** Opening Source extract block **

Dulsco, the Dubai-based provider of human resources and waste management services, is the largest and oldest local company in the Top Companies to Work for in the United Arab Emirates, and it has succeeded not only to make the Great Places To Work (GPTW) list for the second year running but also improved its standing in the list from 2011.
Acting behind the scenes as a quasi-invisible human resources back office to a wide range of enterprises, the company provides manpower support to industries that are essential for the UAE’s economic performance, such as transport and logistics and also in sectors that are core to the international attractiveness of the Emirates, such as event organizers and hospitality operators. Its staff profiles range from drivers and machinery operators to clerical workers and recruitment consultants. In the area of waste management, the company provides general and specialized cleaning, collection and related services as well as low-tech and high-tech equipment.
As a privately held company, it does not publish results and the primary testimonies to its business acumen are its record of 77 years of continuous operations and its staff size of more than 5,300, approximately two thirds of which are part of the Human Resources division. The company has a joint-venture operation for manpower and waste management services in Qatar and dispatches roving staff to safety-tested locations and sites on specific projects and vessels beyond the borders of the Gulf Cooperation Council. Homegrown and without the human capital development processes and resources that a multinational firm or foreign corporate parents can deliver to their UAE units, Dulsco invested itself in the GPTW process from its internal resources.
At the core of any business is the human being. Due to the nature of the company’s activity with many physically demanding work roles and occupations, caring for its employees means for Dulsco to care for the safety and wellbeing of a mainly expatriate, male workforce.

** Closing Source extract block **
** Opening Source material block **

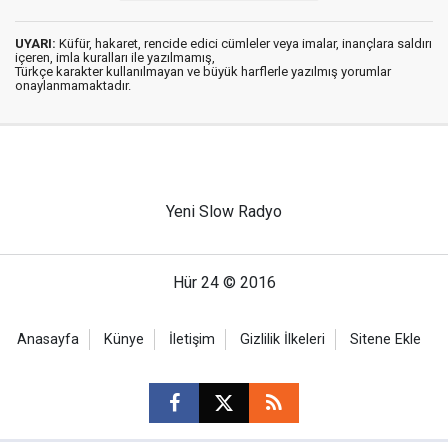
UYARI:
Küfür, hakaret, rencide edici cümleler veya imalar, inançlara saldırı
içeren, imla kuralları ile yazılmamış,
Türkçe karakter kullanılmayan ve büyük harflerle yazılmış yorumlar
onaylanmamaktadır.
Yeni Slow Radyo
Hür 24 © 2016
Anasayfa
Künye
İletişim
Gizlilik İlkeleri
Sitene Ekle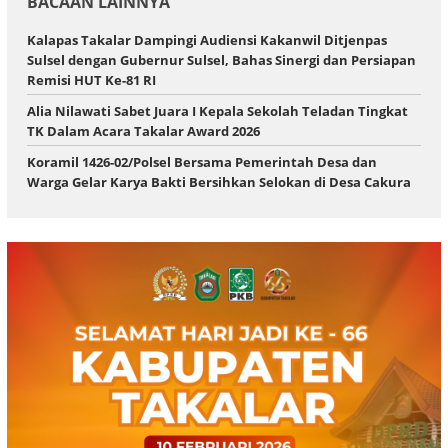
BACAAN LAINNYA
Kalapas Takalar Dampingi Audiensi Kakanwil Ditjenpas
Sulsel dengan Gubernur Sulsel, Bahas Sinergi dan Persiapan
Remisi HUT Ke-81 RI
Alia Nilawati Sabet Juara I Kepala Sekolah Teladan Tingkat
TK Dalam Acara Takalar Award 2026
Koramil 1426-02/Polsel Bersama Pemerintah Desa dan
Warga Gelar Karya Bakti Bersihkan Selokan di Desa Cakura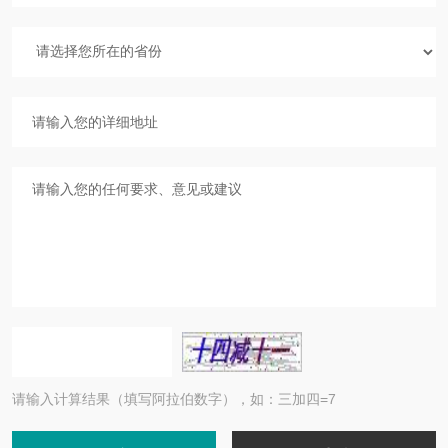
请输入计算结果（填写阿拉伯数字），如：三加四=7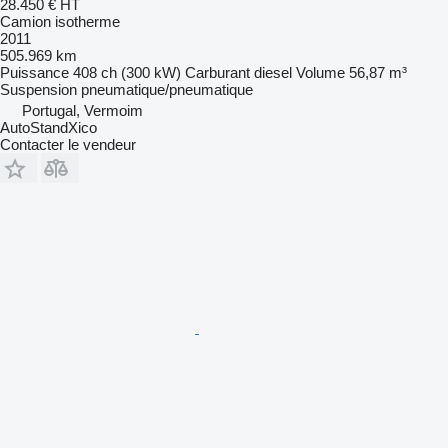
28.450 €
HT
Camion isotherme
2011
505.969 km
Puissance
408 ch (300 kW)
Carburant
diesel
Volume
56,87 m³
Suspension
pneumatique/pneumatique
Portugal, Vermoim
AutoStandXico
Contacter le vendeur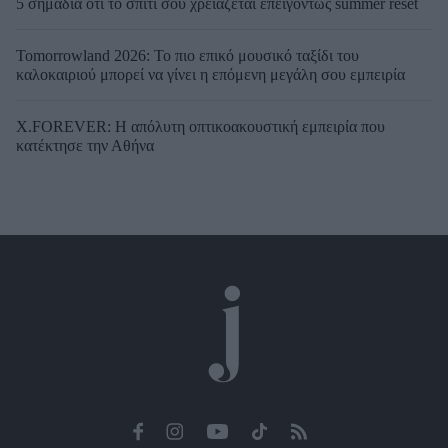
5 σημάδια ότι το σπίτι σου χρειάζεται επειγόντως summer reset
Tomorrowland 2026: Το πιο επικό μουσικό ταξίδι του
καλοκαιριού μπορεί να γίνει η επόμενη μεγάλη σου εμπειρία
X.FOREVER: Η απόλυτη οπτικοακουστική εμπειρία που
κατέκτησε την Αθήνα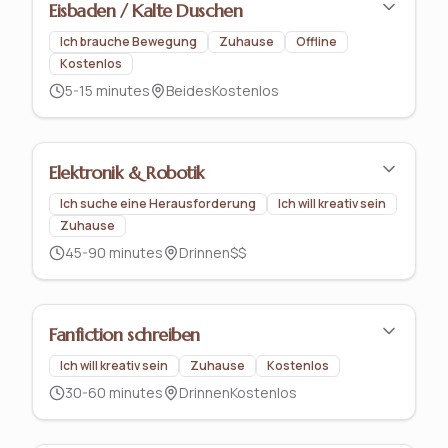
Eisbaden / Kalte Duschen
Ich brauche Bewegung
Zuhause
Offline
Kostenlos
5-15 minutes
Beides
Kostenlos
Elektronik & Robotik
Ich suche eine Herausforderung
Ich will kreativ sein
Zuhause
45-90 minutes
Drinnen
$$
Fanfiction schreiben
Ich will kreativ sein
Zuhause
Kostenlos
30-60 minutes
Drinnen
Kostenlos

** Closing Source material block **

• _Work required_: Write the next part of the article about Dulsco, picking up after its last sentence. The data can be left aside.

• _Written response_:
Incentive to care
“If you don’t invest in your employee, the employee will not care about his work. When, however, you plan a career for him and take care of safety and provide him with help and all that comes with it, you are transparent to him. When everything is clear in this way, he will be motivated to work for such a company,” Dulsco Chairman Abdul Aziz Mohammad Khan Abdulla tells Executive.
As he conveys the Dulsco story, it becomes evident that the tradition of caring goes back to the company’s formation with stevedoring services. It was years before port facilities were created, and so ships would load and unload at an anchorage. It was also a long time until insurance companies would start offering their services. From those early days on, the company made it a policy that a worker who was injured or unable to work will get paid until he is healthy and able to work again.
“So when the ports were built and insurance was introduced, we were way ahead of the other companies in providing safety and benefits as part of the corporate work policies,” Abdul Aziz says.
People before profits
The practice was applied throughout the company’s growth. During the war in Iraq, there were inquiries to send crews to work at an oil loading terminal outside of the war zone with the promise of substantial premiums added to the normal wages, but Dulsco insisted firstly on the security of its employees and did not outsource the workforce. According to Abdul Aziz, “It is not just about money. It is safety first; this is what we believe in and we value human life more than money.”
In its appraisal, the GPTWI 2012 Culture Audit commends Dulsco for its commitment to communications and active listening to employees. The report highlights the company’s facilities for two-way and down-up communication between employees and management, which include an open-door and ‘open office’ model, plus suggestion boxes in every location and department.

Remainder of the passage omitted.